Although Halloween has just ended, Christmas decorations are already out and it’s time to get festive. October was a busy, busy month for GitHub. Now that the Microsoft acquisition is officially complete, it’s time for GitHub to look towards the future.
Every month, we scour the GitHub trending page for repos that stand out from the crowd. We choose five of the most innovative, interesting, and well-thought out projects to highlight in our monthly report. As always, it was tough to narrow down the list of GitHub repos to our five favorites.
So, without further ado, here are our top picks (in no particular order)!
Google Chrome Labs has yet another experimental project to share.
Meet Carlo. Carlo helps you create hybrid Node apps with the rendering capabilities of Google Chrome. It communicates with another Google Chrome project – Puppeteer, a headless Chrome Node API. For more info, check out the API and see how it works.
What advantages does this have over similar projects such as Electron? With Carlo, the Node v8 and locally installed Chrome v8 engines are decoupled. From the FAQ page: “Carlo is less about branding and is more about productivity and giving the control over bundling to the user.” More control? Sign me up.

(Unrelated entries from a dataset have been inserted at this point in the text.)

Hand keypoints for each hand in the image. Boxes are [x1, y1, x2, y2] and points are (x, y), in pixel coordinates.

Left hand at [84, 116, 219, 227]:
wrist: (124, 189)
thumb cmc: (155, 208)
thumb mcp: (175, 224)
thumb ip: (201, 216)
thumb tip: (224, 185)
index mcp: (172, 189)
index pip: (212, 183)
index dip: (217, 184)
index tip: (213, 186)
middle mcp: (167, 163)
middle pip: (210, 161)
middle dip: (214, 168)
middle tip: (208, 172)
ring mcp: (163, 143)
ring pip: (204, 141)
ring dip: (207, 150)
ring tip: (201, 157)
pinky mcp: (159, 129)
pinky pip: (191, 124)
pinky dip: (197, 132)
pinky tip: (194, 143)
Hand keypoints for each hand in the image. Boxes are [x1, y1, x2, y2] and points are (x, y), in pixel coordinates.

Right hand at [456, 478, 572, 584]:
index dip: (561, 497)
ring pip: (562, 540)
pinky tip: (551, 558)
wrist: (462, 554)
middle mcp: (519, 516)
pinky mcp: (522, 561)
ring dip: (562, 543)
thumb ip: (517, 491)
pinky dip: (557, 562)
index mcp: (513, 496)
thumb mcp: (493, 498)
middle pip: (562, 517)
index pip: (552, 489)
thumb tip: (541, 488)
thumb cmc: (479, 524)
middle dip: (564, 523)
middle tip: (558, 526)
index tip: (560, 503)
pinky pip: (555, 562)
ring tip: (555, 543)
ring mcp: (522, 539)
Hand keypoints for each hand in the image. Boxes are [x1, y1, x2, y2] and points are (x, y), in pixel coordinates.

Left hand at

You don’t need a mixer for this framework.
Written in Go, Gin is a HTTP web framework. It shares some similarities with Martini (another Go web framework) but it boasts better speed thanks to a lightweight HttpRouter. According to GitHub, Gin is up to 40 times faster than Martini. (See the benchmarks on GitHub.)
It also has custom middleware support, valides JSON, allows for easier route grouping, and collects error messages during HTTP requests for better management.

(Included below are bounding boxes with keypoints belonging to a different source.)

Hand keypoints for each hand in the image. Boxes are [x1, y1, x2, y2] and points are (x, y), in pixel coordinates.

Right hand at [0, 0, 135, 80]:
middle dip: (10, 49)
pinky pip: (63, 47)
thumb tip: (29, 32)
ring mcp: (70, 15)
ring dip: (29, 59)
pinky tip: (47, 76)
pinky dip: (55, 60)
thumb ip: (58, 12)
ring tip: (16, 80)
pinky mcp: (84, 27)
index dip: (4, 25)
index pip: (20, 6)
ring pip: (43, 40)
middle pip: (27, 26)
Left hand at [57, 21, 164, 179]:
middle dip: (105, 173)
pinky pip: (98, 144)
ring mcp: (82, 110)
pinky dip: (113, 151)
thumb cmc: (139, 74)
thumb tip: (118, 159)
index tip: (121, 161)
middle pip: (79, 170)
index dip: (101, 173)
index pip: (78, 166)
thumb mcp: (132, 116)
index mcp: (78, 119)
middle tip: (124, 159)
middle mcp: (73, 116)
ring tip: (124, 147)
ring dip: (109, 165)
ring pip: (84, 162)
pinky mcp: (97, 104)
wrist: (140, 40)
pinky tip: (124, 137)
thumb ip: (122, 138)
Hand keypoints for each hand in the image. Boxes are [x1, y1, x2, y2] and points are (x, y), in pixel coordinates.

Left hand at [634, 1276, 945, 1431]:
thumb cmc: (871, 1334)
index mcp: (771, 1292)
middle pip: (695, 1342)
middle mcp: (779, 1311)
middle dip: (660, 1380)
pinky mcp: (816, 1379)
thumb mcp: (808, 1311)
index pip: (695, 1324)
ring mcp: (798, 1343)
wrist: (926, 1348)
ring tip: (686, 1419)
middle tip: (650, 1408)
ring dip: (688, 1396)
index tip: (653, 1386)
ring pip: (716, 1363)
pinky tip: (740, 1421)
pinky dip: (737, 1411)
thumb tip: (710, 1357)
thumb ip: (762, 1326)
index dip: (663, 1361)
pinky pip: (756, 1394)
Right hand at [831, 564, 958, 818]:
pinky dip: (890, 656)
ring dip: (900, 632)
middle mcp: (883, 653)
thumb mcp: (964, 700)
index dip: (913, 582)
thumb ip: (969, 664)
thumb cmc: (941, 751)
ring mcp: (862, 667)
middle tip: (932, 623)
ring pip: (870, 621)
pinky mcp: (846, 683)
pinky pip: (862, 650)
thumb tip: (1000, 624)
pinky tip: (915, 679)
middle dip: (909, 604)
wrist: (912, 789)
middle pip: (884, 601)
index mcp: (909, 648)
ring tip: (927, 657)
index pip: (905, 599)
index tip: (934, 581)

Is gin your drink of choice? Test it out for yourself and see if you have a new favorite.
We recently covered this experimental Python code editor, however, it deserves another mention!
Algojammer was created to help participants in competitions such as Code Jam visualize their algorithms. It takes inspiration from concepts in computer science about visualization and omniscient debuggers. This code editor has a demo on YouTube, so if sounds like your cup of tea, make sure to watch the demo and get a taste of what it can do.
Its creator Chris Knott has stated that he has no direct plans to finish the project. But hey, maybe you can help bring it closer to a finished state? Come on and get experimenting.
Go deeper into Docker!
Dive is a tool for “exploring a Docker image, layer contents, and discovering ways to shrink your Docker image size”. Some of its basic features include the ability to show Docker image contents split up by layer, estimate your efficiency, and a quick build feature. Select your layers and explore the file tree easily, as well as view what’s been changed in each layer. The efficiency estimation feature shows you how much space you are wasting and gives you a score depending on your file usage.
It is a perfect addition for anyone who uses containers! Currently in its beta phase, feel free to give the creators some input.
In search of the missing link? Or, how about the JVM’s missing linker? (Okay yes, technically Depends is not a linker. A linker produces a single executable.)
Depends provides a solution to a hair-raising error. Does this look familiar to you?
Caused by: java.lang.ClassNotFoundException: com.google.gson.JsonParseException
... 26 more
Save yourself the headache of going through different dependencies. The answer is here. Depends provides a line of code to run which then gives you a report of what is broken. After that, all you have to do is pick a version from the list. Interested in how it works? GitHub has some more details on how Depends uses ShrinkWrap Resolver.
That’s all for October! See you next month with another five GitHub picks.